At the Wind Crest forum, Huffman and Marshall also discussed legislation they would like to see relating to crime and gun control.

Marshall said he would support legislation that would allow the state to commit someone to a mental health institute instead of prison or jail if they were convicted of a crime while experiencing a mental health concerns, modeled after Oregan law.

Marshall added that he supports magazine capacity restrictions and Red Flag Laws, which allow law enforcement to take guns from a person who is believed to be a danger to themselves or others, and indicated he would vote for age restrictions.

“I don’t think 18 year olds should have AR-15s with 30-round magazine clips. That’s insane,” he said.

Huffman said he backs gun owners, but did note that he supports background checks for gun purchases, which has kept him from receiving an endorsement from the controversial Rocky Mountain Gun Ownership organization.

He also advocated for legislation to increase bonds for repeat criminal offenders.

“When it comes to gun laws, I support responsible gun ownership,” Huffman said. “I believe in background checks. I don’t believe any violent felon should ever walk into gun shop and be able to buy a gun.”

On the topic of air pollution, Marshall touted a recent Environmental Protection Agency requirement to use cleaner fuel in the winter months as a move the state should have already made.

“The ozone restrictions that are already coming down, I can’t believe we’re even fighting them,” Marshall said. “If we’re taxing things we don’t want, like emissions, I think that’s the way to go.”

Huffman pushed back against the fuel requirement because of the increased cost to consumers and because he doesn’t think it would be effective. Huffman noted environmental conditions have improved significantly in the last few decades. 

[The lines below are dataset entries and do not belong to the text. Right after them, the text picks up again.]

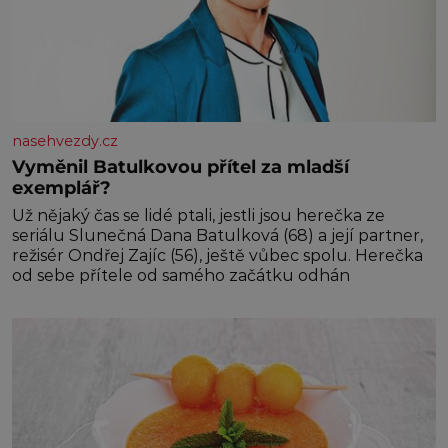
nasehvezdy.cz
Vyměnil Batulkovou přítel za mladší
exemplář?
Už nějaký čas se lidé ptali, jestli jsou herečka ze
seriálu Slunečná Dana Batulková (68) a její partner,
režisér Ondřej Zajíc (56), ještě vůbec spolu. Herečka
od sebe přítele od samého začátku odhán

“We’ve done a phenomenal job over the last 26 years,” he said. “A lot of (the ozone gas) is being manufactured in other cities and coming here on clouds and getting stuck in the mountains.”

Additionally, Huffman said he would support bills to limit the emergency powers of the governor, tax credits for parents who homeschool or whose children attend private school and to ensure community associations and homeowners associations are operating fairly. 

In both his opening and closing remarks, Huffman said his top three priorities will be the economy, public safety and school choice.

Marshall stated his “offensive priorities” are public education, public safety and the environment, while reproductive rights, gun control and LGBTQ equality are his “defensive priorities.”

Other legislation Marshall said he would like to see includes increasing veteran benefits, increasing teacher compensation and a tax-exempt teacher stipend.

Both Marshall and Huffman also emphasized that, as a legislator, they would work with anyone to pass bills or address community concerns.